LETTERS: Nerve racking issue
This is with reference to the news story “Nepali migrant worker dead in Qatar” (THT online, February 20).
I would like to ask the concerned as to why our citizens abroad, particularly in the Gulf countries, end up their lives for the reasons that could have been otherwise be fixed if the human rights organizations and our government put earnest effort into what makes the contractors, manpower companies and the factories more accountable for unnecessary deaths of these kind.
There is a direct or indirect orchestral contributions of all parties involved for what had happened in the first place. I am really concerned about why our government is not very accountable to at least curb these sort of nerve racking issues, while countries like Australia and Canada seem to be reluctant to import cattle meat from Indonesia on some occasions due to their inhumane way of slaughtering animals.
The world is very concerned about the plight of the animals, but in our country the lives of humans is even not that important. What could be more horrendous than this in the twenty first century?
Shiva Neupane, Melbourne.
Kudos to Saikat Kumar Basu for his letter titled “Merchandise” (THT, February 16, Page 8). The simplicity of yesteryears have absolutely yielded place to gross consumerism due to “liberalisation” and “globalisation” which have brought a drastic change in the lifestyle of society.
Individuals, who were careerists and earned high degrees are flooded with new money.
Almost the whole erstwhile middle class have got promoted to the status of the rich. Costly cars, high-end villas, air travel, foreign tours - all forms of luxury have become easily accessible to the “successful” lot.
In contrast, life has become hell for those who have missed the bus of “liberalisation”. Despite lack of resources, they will have to splurge money on luxurious items on the demand of discontented family members. Right from newspapers to TV to hoardings - it is a call for enjoying luxuries all the way.
Yes, all the vested interests have come together to transform luxuries into “necessity” even for those with limited means. And the greatest misfortune lies on the fact that consumerism has no limit. Whenever a consumerist urge gets fulfilled, another item knocks on the door!

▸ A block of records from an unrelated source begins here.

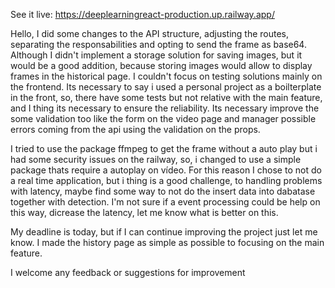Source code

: 
See it live:
https://deeplearningreact-production.up.railway.app/

Hello, I did some changes to the API structure, adjusting the routes, separating the responsabilities and opting to send the frame as base64. Although I didn't implement a storage solution for saving images, but it would be a good addition, because storing images would allow to display frames in the historical page. I couldn't focus on testing solutions mainly on the frontend. Its necessary to say i used a personal project as a boilterplate in the front, so, there have some tests but not relative with the main feature, and I thing its necessary to ensure the reliability. Its necessary improve the some validation too like the form on the video page and manager possible errors coming from the api using the validation on the props.

I tried to use the package ffmpeg to get the frame without a auto play but i had some security issues on the railway, so, i changed to use a simple package thats require a autoplay on vídeo. For this reason I chose to not do a real time application, but i thing is a good challenge, to handling problems with latency, maybe find some way to not do the insert data into dabatase together with detection. I'm not sure if a event processing could be help on this way, dicrease the latency, let me know what is better on this.

My deadline is today, but if I can continue improving the project just let me know. I made the history page as simple as possible to focusing on the main feature.

I welcome any feedback or suggestions for improvement



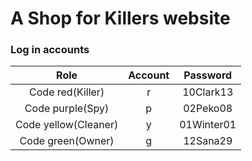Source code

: # A Shop for Killers website

### Log in accounts
| Role | Account | Password |
| :-----:| :----: | :----: |
| Code red(Killer) | r | 10Clark13 |
| Code purple(Spy) | p | 02Peko08 |
| Code yellow(Cleaner) | y | 01Winter01 |
| Code green(Owner) | g | 12Sana29 |
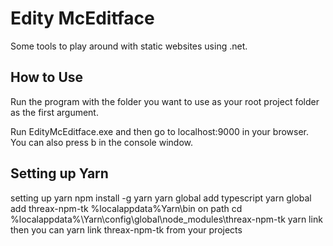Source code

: # Edity McEditface
Some tools to play around with static websites using .net.

## How to Use
Run the program with the folder you want to use as your root project
folder as the first argument.

Run EdityMcEditface.exe and then go to localhost:9000 in your browser.
You can also press b in the console window.

## Setting up Yarn
setting up yarn
npm install -g yarn
yarn global add typescript
yarn global add threax-npm-tk
%localappdata%Yarn\bin on path
cd %localappdata%\Yarn\config\global\node_modules\threax-npm-tk
yarn link
then you can yarn link threax-npm-tk from your projects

Far from appreciating the greatest treasure named contentment, the unsatisfied lot among the middle class is splurging their limited money on luxuries so as to boost the treasury of the advertisers. And Valentine’s Day forms one of the latest brain-washing programme of the masses.
Today the divine feeling of love depends upon showers of precious gifts, dining in restaurants and public exhibition of affection in a particular day. And if anybody desists from engaging in such manufactured market-driven lunacy, s/he definitely does not love his/her partner! Oh what a yardstick for measuring the magnitude of love!
People are mindlessly succumbing in the altar of consumerism and the “merchants of love” are laughing all the way to bank!